Every record below should be printed exactly, except for the pictures.

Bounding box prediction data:
- - - - - - -
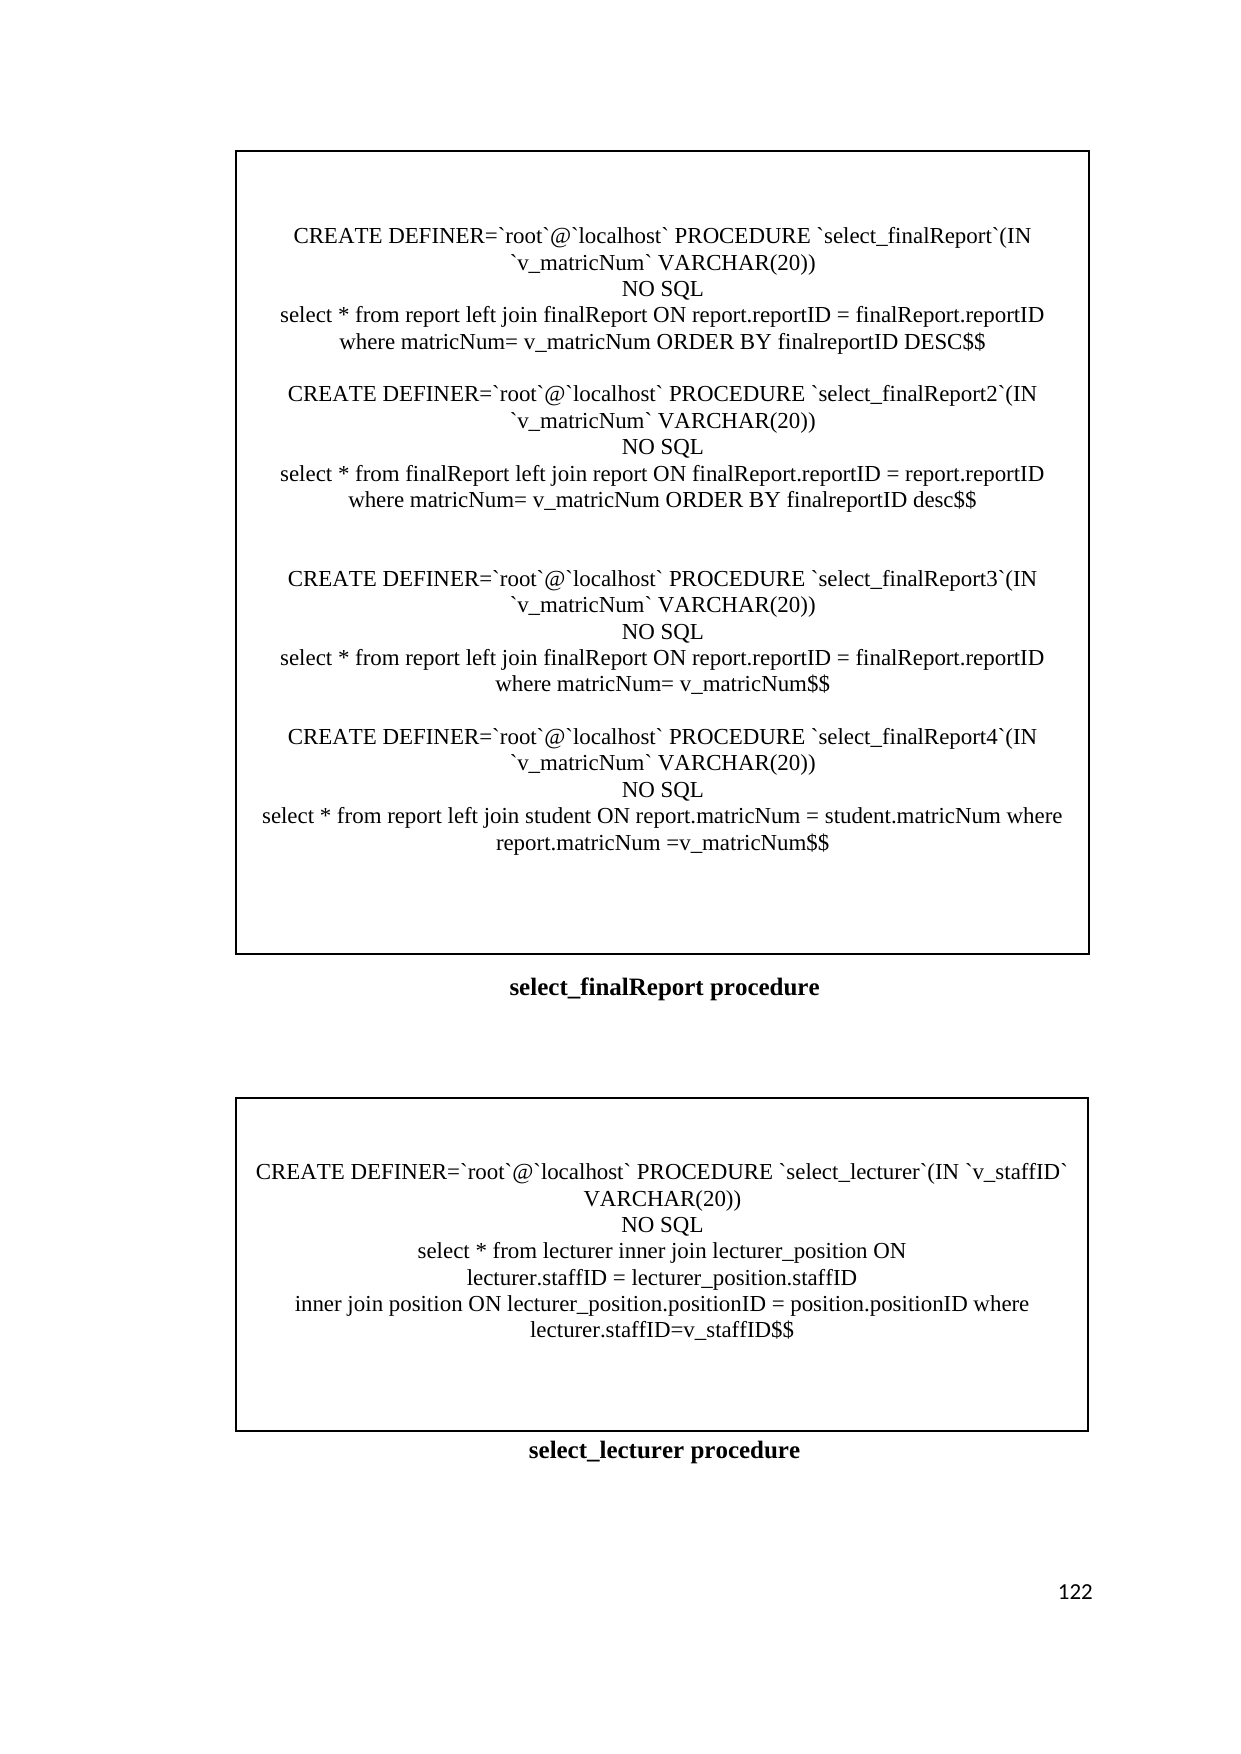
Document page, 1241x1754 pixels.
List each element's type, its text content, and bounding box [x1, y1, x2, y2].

text select_finalReport procedure [236, 972, 1092, 1001]
text select_lecturer procedure [236, 1435, 1092, 1464]
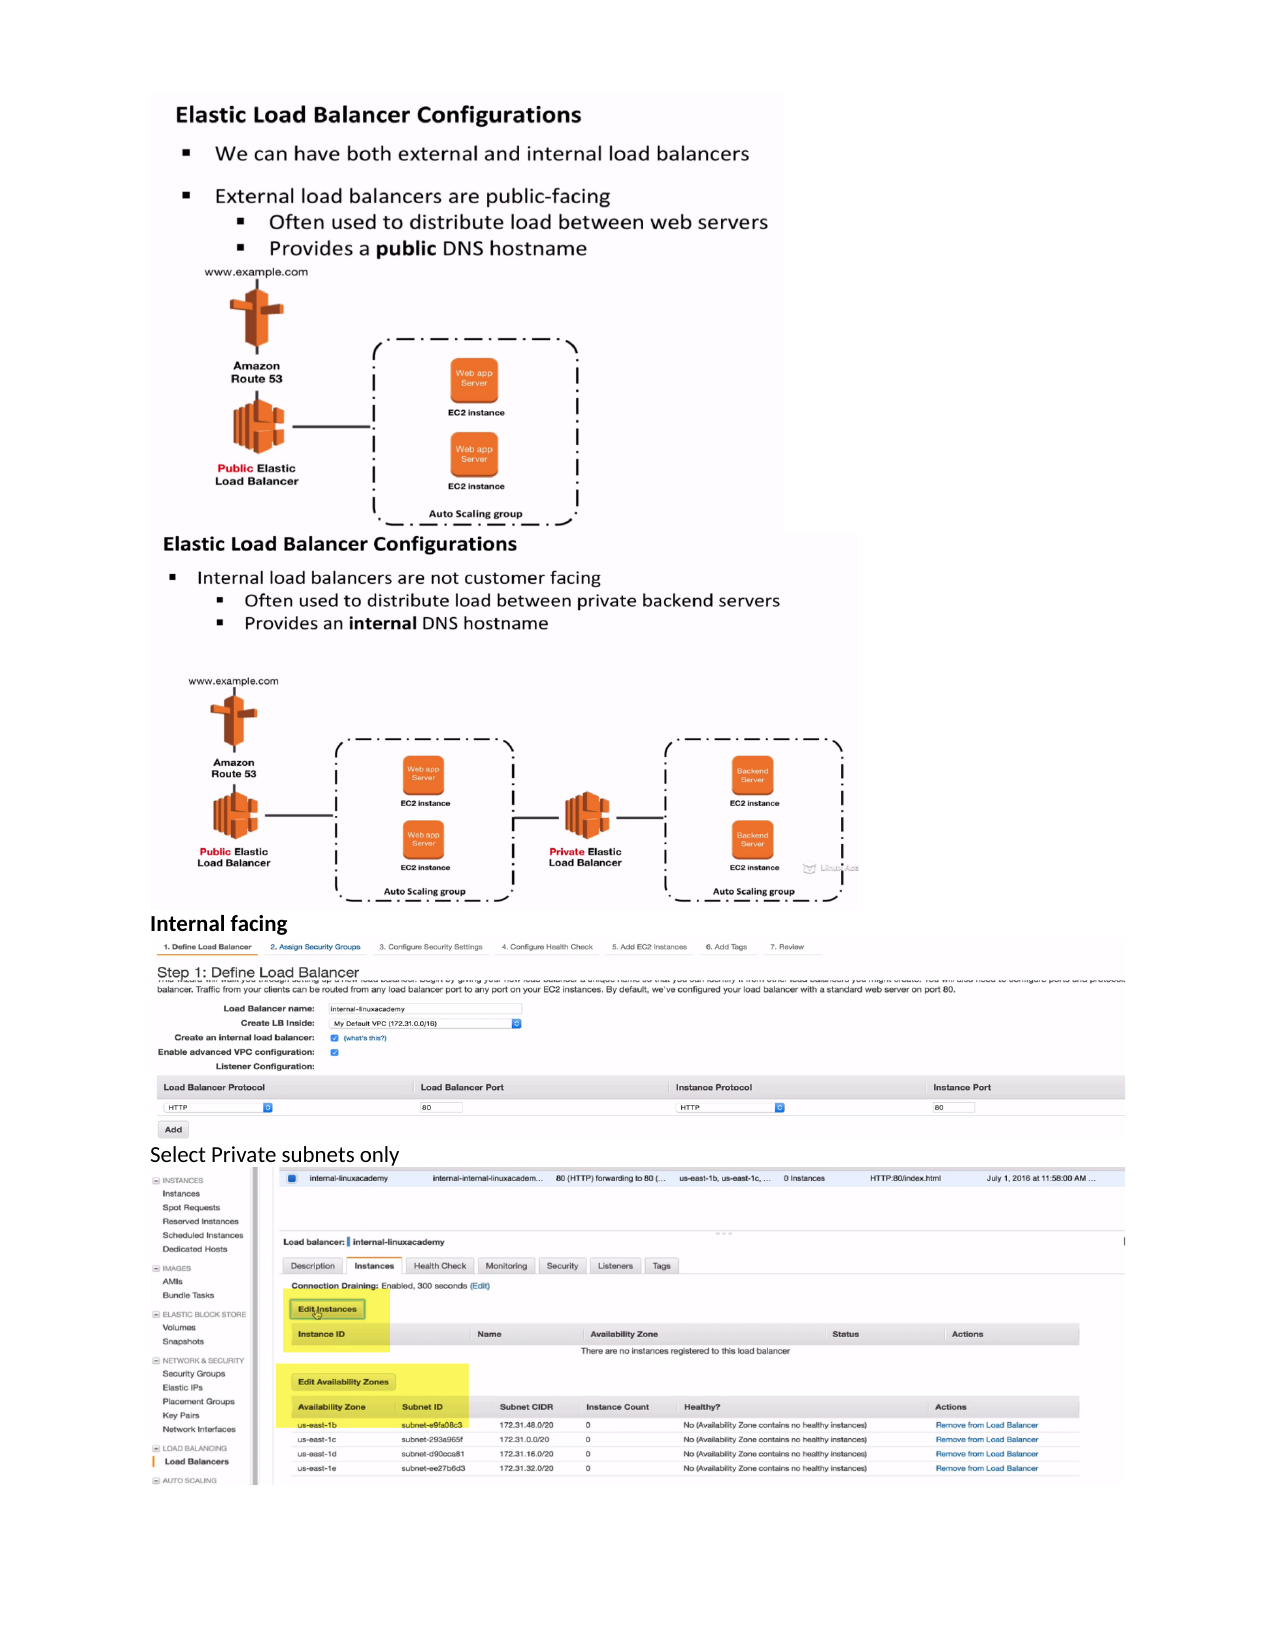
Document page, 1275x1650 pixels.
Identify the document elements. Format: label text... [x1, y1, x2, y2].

text Internal facing [150, 909, 1125, 937]
text Select Private subnets only [150, 1140, 1125, 1167]
picture [150, 93, 859, 910]
picture [150, 937, 1125, 1140]
picture [150, 1167, 1125, 1485]
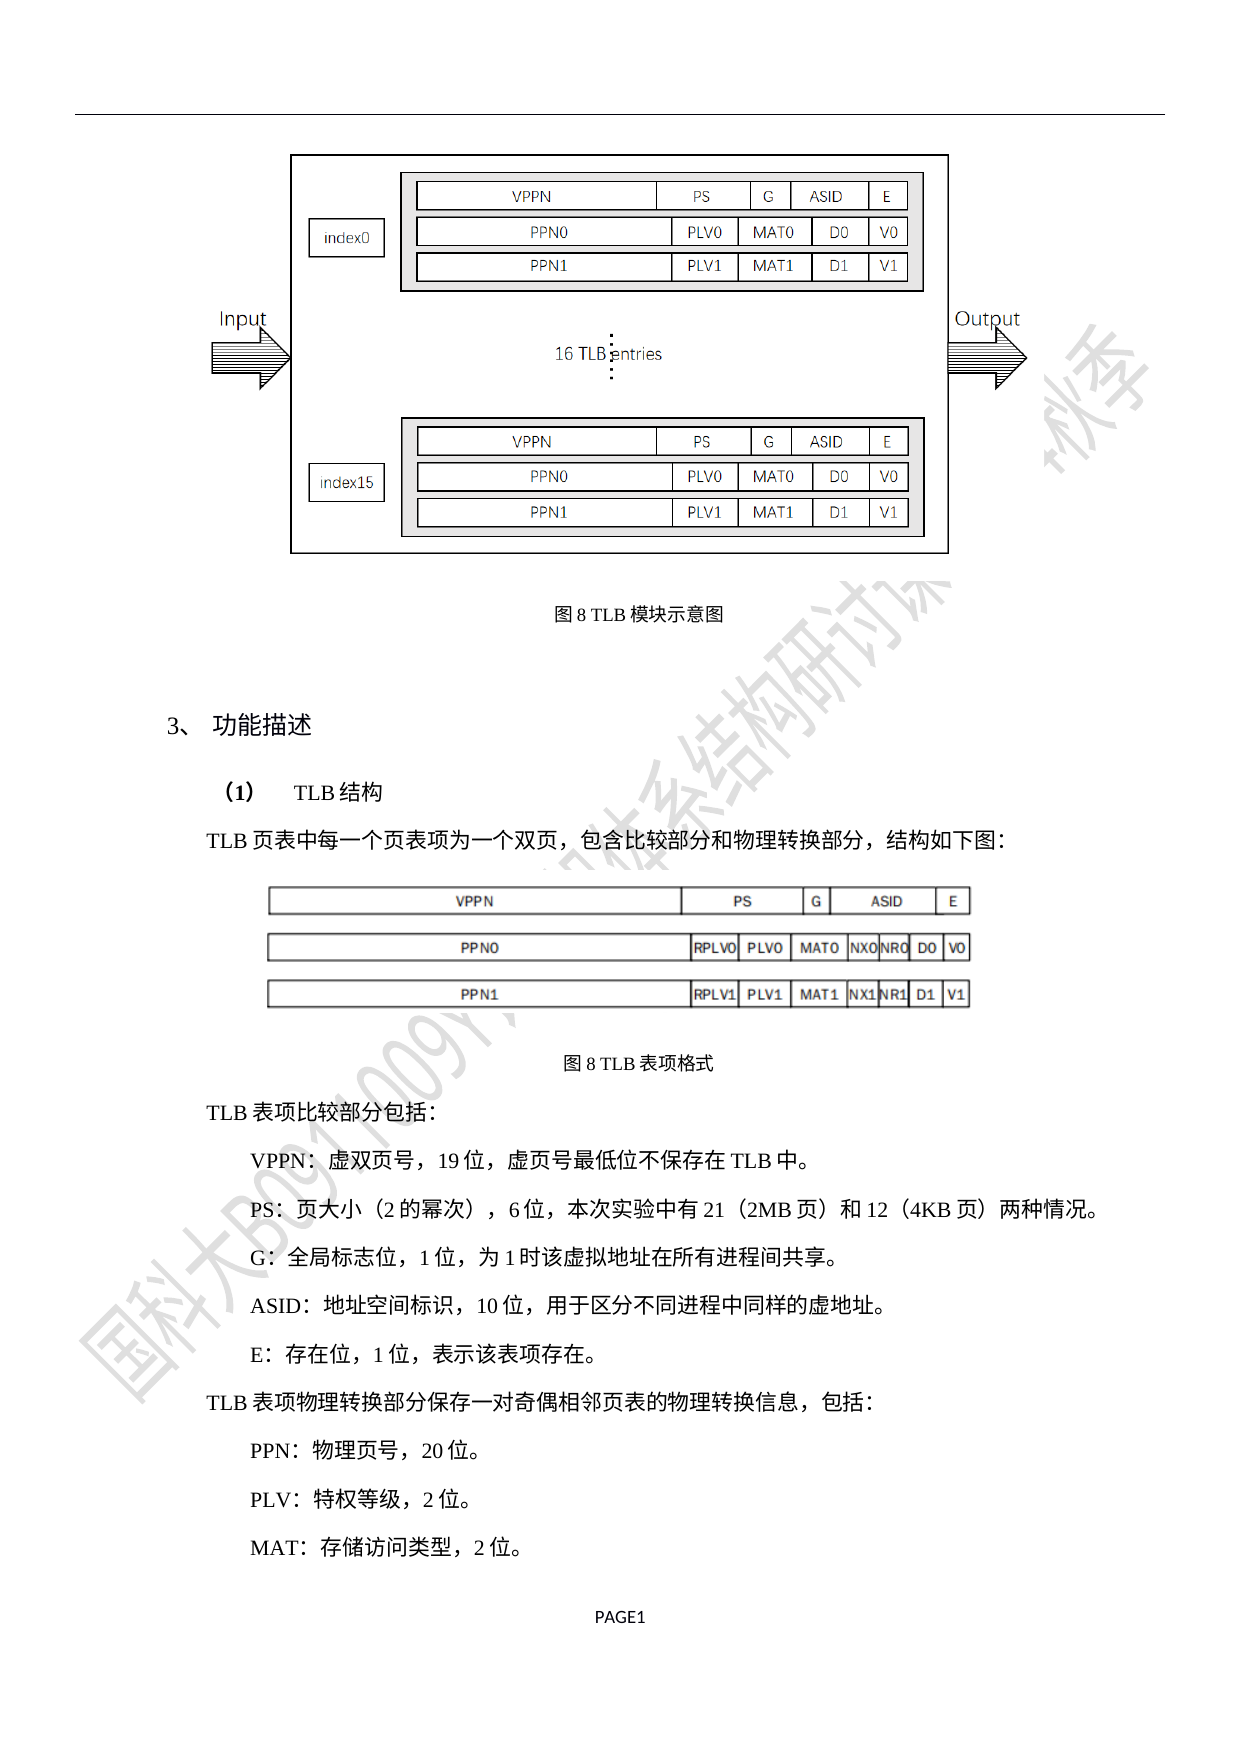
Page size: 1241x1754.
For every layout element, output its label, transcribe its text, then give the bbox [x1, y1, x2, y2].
- - - - - - -
Expected answer.
Document page, 1241x1754 pixels.
List each element's type, its text content, and bounding box [x1, y1, x2, y2].

text select_finalReport procedure [236, 972, 1092, 1001]
text select_lecturer procedure [236, 1435, 1092, 1464]
Document page, 1275x1650 pixels.
Identify the document elements. Format: label text... [x1, y1, x2, y2].

text Internal facing [150, 909, 1125, 937]
text Select Private subnets only [150, 1140, 1125, 1167]
picture [150, 93, 859, 910]
picture [150, 937, 1125, 1140]
picture [150, 1167, 1125, 1485]
Page size: 1241x1754.
For every layout element, output its label, transcribe its text, then give the bbox [x1, y1, x2, y2].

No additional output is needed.